---- Information shown
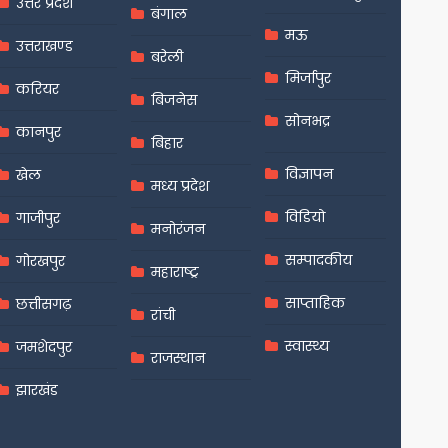
उत्तर प्रदेश
बंगाल
मऊ
उत्तराखण्ड
बरेली
मिर्जापुर
करियर
बिजनेस
सोनभद्र
कानपुर
बिहार
विज्ञापन
खेल
मध्य प्रदेश
विडियो
गाजीपुर
मनोरंजन
सम्पादकीय
गोरखपुर
महाराष्ट्र
साप्ताहिक
छत्तीसगढ़
रांची
स्वास्थ्य
जमशेदपुर
राजस्थान
झारखंड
--------
Problem statement => If a line holds an image, leave the image out; retype everything else in the entries exactly.

Result for this task =>
उत्तर प्रदेश
बंगाल
मऊ
उत्तराखण्ड
बरेली
मिर्जापुर
करियर
बिजनेस
सोनभद्र
कानपुर
बिहार
विज्ञापन
खेल
मध्य प्रदेश
विडियो
गाजीपुर
मनोरंजन
सम्पादकीय
गोरखपुर
महाराष्ट्र
साप्ताहिक
छत्तीसगढ़
रांची
स्वास्थ्य
जमशेदपुर
राजस्थान
झारखंड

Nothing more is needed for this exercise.